Informing Active Play and Screen Time Behaviour Change Interventions for Low Socioeconomic Position Mothers of Young Children: What Do Mothers Want?

Institute for Physical Activity and Nutrition (IPAN), School of Exercise and Nutrition Sciences, Deakin University, Geelong, VIC, Australia

Received 23 September 2016; Accepted 13 November 2016

Academic Editor: Norman Temple

Copyright © 2016 Katherine L. Downing et al. This is an open access article distributed under the Creative Commons Attribution License, which permits unrestricted use, distribution, and reproduction in any medium, provided the original work is properly cited.

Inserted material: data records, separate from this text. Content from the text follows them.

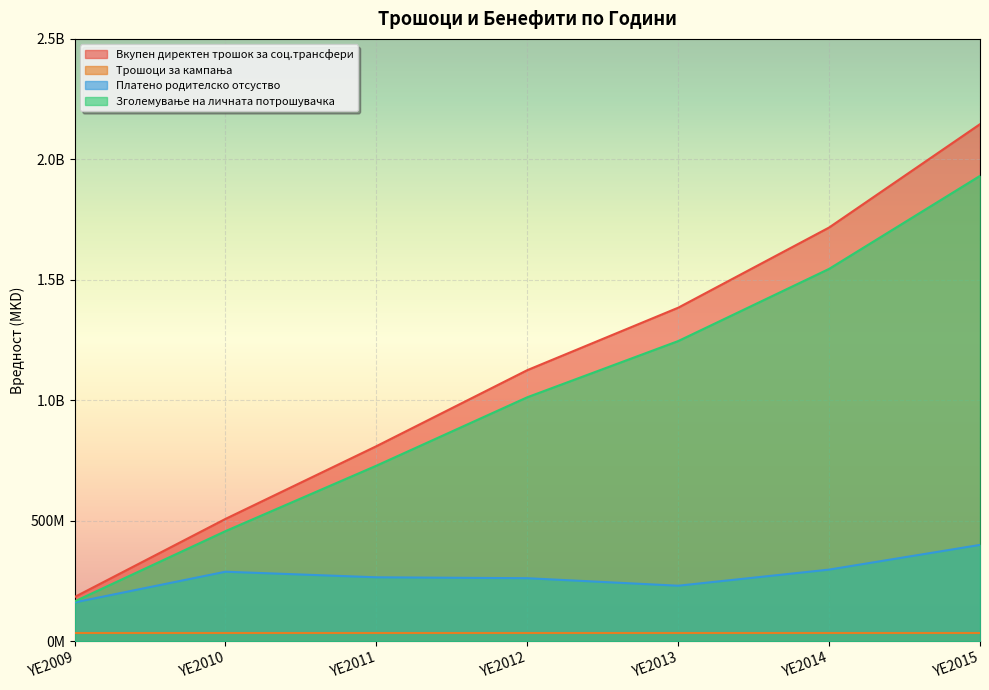

At which category is the sum across all series the highest?

YE2015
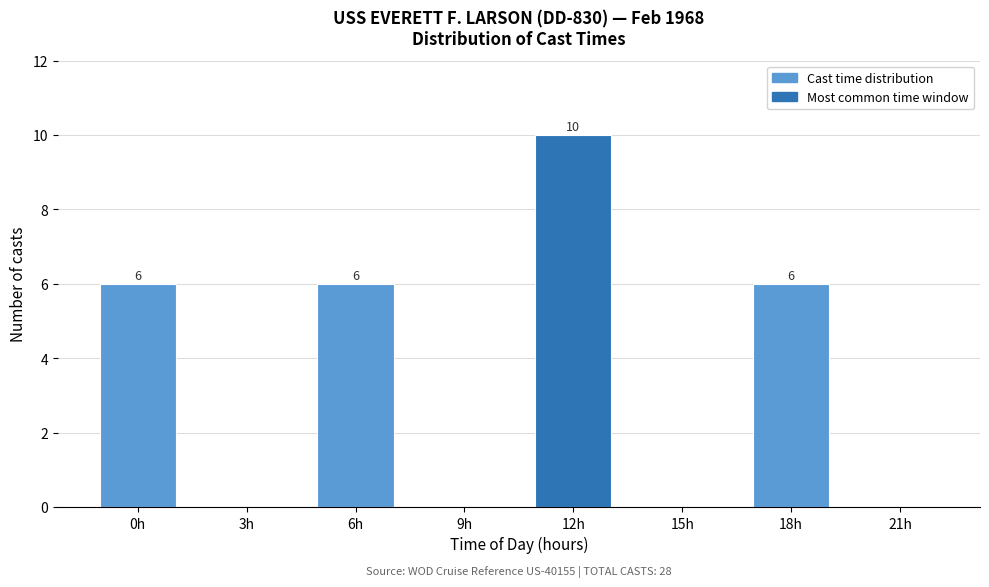

Reading left to right, transcribe all the data shown in this chart.

0h=6	3h=0	6h=6	9h=0	12h=10	15h=0	18h=6	21h=0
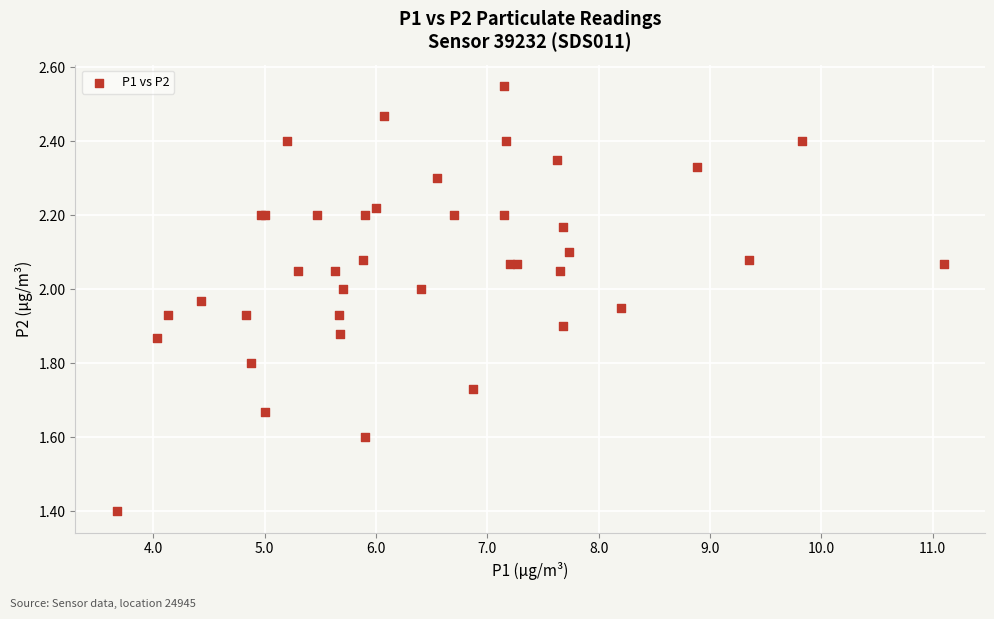

What Y value in the scatter plot is closest to 1?

1.4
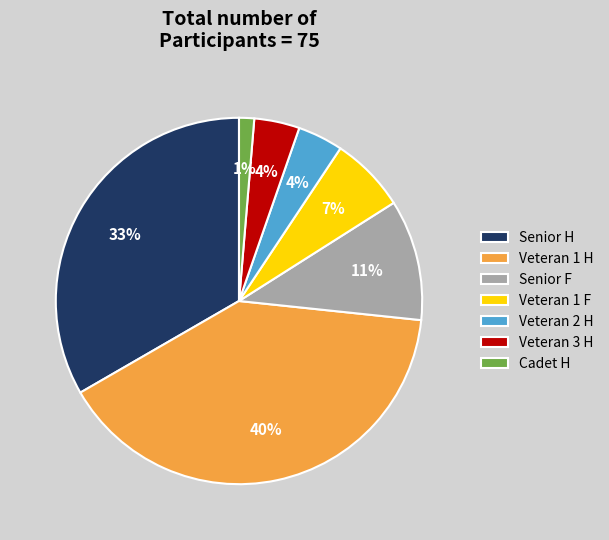

Count the number of slices in the pie.

7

Introduction. This study investigated views of mothers from disadvantaged urban and regional areas (i.e., beyond major capital cities) as potential end users of child active play and screen time behaviour change interventions, with a focus on text messaging and web-based delivery platforms. Methods. Thirty-two mothers (22 urban; 10 regional) were interviewed. Purpose-designed questions covered topics regarding mothers’ preferences for accessing and receiving information related to parenting and child active play and screen time. Data from transcribed interviews were analysed to identify responses and key themes. Results. Mothers reported frequently accessing parenting- and child-related information online. Regional mothers reported seeking information by talking with other people less frequently than urban mothers and seemed to have a stronger preference for receiving information online. There were few differences between responses from low and high educated mothers. The majority of mothers reported that they would be happy to receive text messages containing information about active play and screen time and that they would find a dedicated website with this information useful. Conclusions. Mothers in this study held favourable views on the potential of receiving information via new communication technologies. Future interventions targeting socioeconomically disadvantaged mothers may benefit from delivering intervention messages via these technologies.